NAME

tconv - iconv-like interface with automatic charset detection

SYNOPSIS

#include <tconv.h>

size_t tconv(tconv_t cd,
             char **inbuf, size_t *inbytesleft,
             char **outbuf, size_t *outbytesleft);

DESCRIPTION

tconv is like iconv, but without the need to know the input charset. Caller might want to play with macros e.g.

#define iconv_t                       tconv_t
#define iconv_open(tocode, fromcode)  tconv_open(tocode, fromcode)
#define iconv(cd, ipp, ilp, opp, olp) tconv(cd, ipp, ilp, opp, olp)
#define iconv_close(cd)               tconv_close(cd)

When calling tconv_open:

tconv_open(const char *tocode, const char *fromcode)
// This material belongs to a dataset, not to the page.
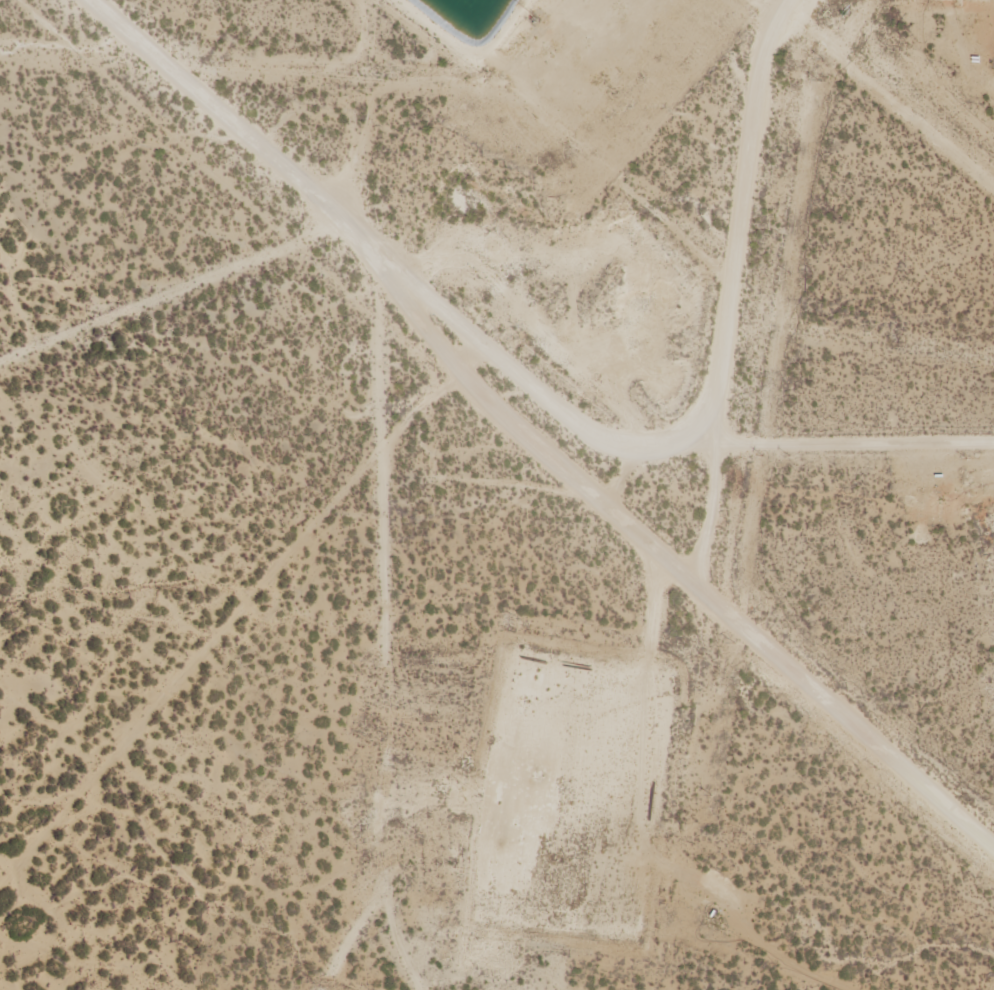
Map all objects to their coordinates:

it is legal to have NULL for fromcode. In this case the first chunk of input will be used for charset detection, it is therefore recommended to use enough bytes at the very beginning. If fromcode is not NULL, no charset detection will occur, and tconv will behave like iconv(3), modulo the engine being used (see below). If tocode is NULL, it will default to fromcode.

ENGINES

tconv support two engine types: one for charset detection, one for character conversion, please refer to the tconv_open_ext documentation for technical details. Engines, whatever their type, are supposed to have three entry points: new, run and free. They can be:

external

The application already have the new, run and free entry points.

plugin

The application give the path of a shared library, and tconv will look at it.

built-in

Python's cchardet charset detection engine, bundled with tconv, is always available. If tconv is compiled with ICU support, then ICU charset and conversion engines will be available. If tconv is compiled with ICONV support, then ICONV conversion engine will be available.

DEFAULTS

charset detection

The default charset detection engine is cchardet, bundled statically with tconv.

character conversion

The default character conversion engine is ICU, if tconv has been compiled with ICU support, else ICONV if compiled with ICONV support, else none.

NOTES

Windows platform

On Windows, an ICONV-like conversion engine is always available, via the win-iconv package, bundled with tconv.

iconv compliance
semantics

tconv() only guarantees that his plug-ins support the //TRANSLIT and //IGNORE iconv notation.

output

It is guaranteed that tconv() will behave exactly like iconv() if the character conversion engine is ICONV on an UNIX platform, since in this case tconv() will call iconv() internally. In any other case, the plug-ins have a best-effort policy to behave like iconv.

POSIX compliance

By POSIX compliance, we mean that, when the output buffer is too small, iconv should stop updating the input and output pointers prior to when the limit is reached. When the character conversion engine is ICONV on an UNIX platform, it is the behaviour of this UNIX platform that happen. In any other case, the plug-ins guarantee at least that input and output pointers are left in a state that, if being called again, will correctly handle the continuation of the conversion.

SEE ALSO

tconv_ext(3), iconv(3), cchardet, win-iconv, ICU